BALI, Indonesia — Bali’s pristine beaches, Indonesia’s main draw for tourists, are paradise. But days after the new year began, relaxing on the white sands of Double Six Beach and in the surrounding areas became impossible. An invasion came ashore, disrupting the placid waters with mounds of scattered trash — much of it plastic waste.
It’s not unusual for Bali, where the northwest monsoon season drives a rubbish crisis from December to March. All kinds of waste washes up on Bali’s western shores. Workers and volunteers have cleaned up more than 88 tons of trash every day, according to local government officials. The crisis has grown so bad that they declared a “garbage emergency” across a six-kilometer stretch of coastline that includes popular beaches like Jimbaran, Kuta and Seminyak.
A 2014 academic survey from the Center for Remote Sensing and Ocean Sciences at Udayana University found that 75 percent of the trash along Kuta Beach, popular among international tourists, was plastic.

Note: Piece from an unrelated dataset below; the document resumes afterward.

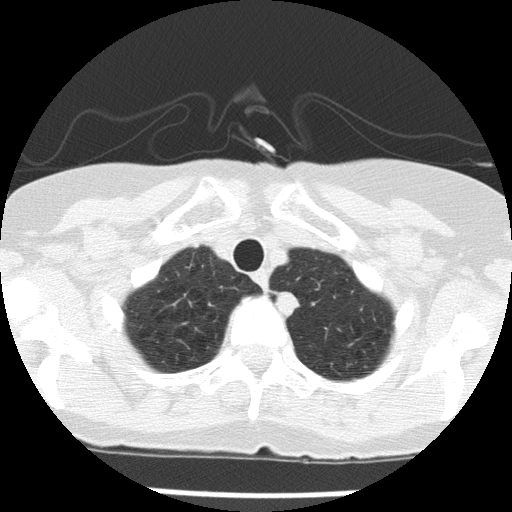
Low-dose screening chest CT, axial slice; baseline screening round; lung window (W 1500 / L -600 HU); 2 mm slice thickness; lung (sharp) reconstruction kernel (FC51); slice 17 of 143 in the series. Female, age 74 years at enrolment. Former smoker at enrolment.
Expert reader's lesion annotation, bounding box [x1, y1, x2, y2] px = [269, 288, 306, 318]. The screening reader recorded 2 non-calcified nodules or masses ≥4 mm on this exam (left lower lobe, left upper lobe); which of them this box marks is not recorded. Official screen result: positive, change unspecified: nodule(s) >= 4 mm or enlarging nodule(s), mass(es), or other non-specific abnormalities suspicious for lung cancer. Later outcome: lung cancer diagnosed 81 days after this screen — adenocarcinoma, NOS, left upper lobe, poorly differentiated (G3), stage IA (AJCC 6th edition), 24 mm at pathology.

More than 200 people gathered on the morning of Jan. 5, 2021 to clear rubbish along nearly two kilometers of Kuta Beach. Despite heavy rainfall, they were aggressive about clearing the trash. Some brought rakes, and others used their hands to collect the plastic trash in the sand. With all the debris in just a few central collection points, government workers could scoop it all up with heavy machinery.
At Jimbaran Beach, restaurant staff struggle to clean up the beach before welcoming customers for dinner.
The rubbish problem is making 2021 the worst year ever for Bali, adding a new crisis on top of the struggle to survive during the COVID-19 pandemic. Beaches haven’t returned to normal. There are no international tourists at Kuta Beach, once popular for surfing and tanning.
Bali’s economy shrank by 12.3 percent during the third quarter of 2020 as all-important tourism income dried up. The tourism sector, home to nearly the entire local labor force, accounts for about 80 percent of the island’s economy. Only local tourists still come. They’re shocked to see the sea full of plastic food and drinks packaging and other rubbish.
It’s normal for debris to wash up on beaches as the tides roll in and out, and the Balinese in Kuta find uses for timber and branches. But the increase in plastics has changed everything.
A 2017 study published in Jurnal Segara, the Indonesian government’s marine science journal, showed that trash entering the Bali Strait is carried to the south by currents that can take it to nearby East Java in just four days. From there it rides the waves toward the coastal areas of West and South Bali, joining a flotilla of garbage that ends up in the Kuta region between six and nine days later. Researchers found Kuta Beach alone can accumulate 11–22 tons of plastic and 22–38 tons of wood after just 15 days.
Indonesia is part of the United Nations Environment Program’s Clean Seas Campaign, an attempt to stop the flow of plastic trash polluting the oceans. As part of its commitment, the government has vowed to reduce marine plastic waste by 70 percent by 2025.
The Balinese government announced in 2018 that it would ban single-use plastic, a change that took effect in June 2019.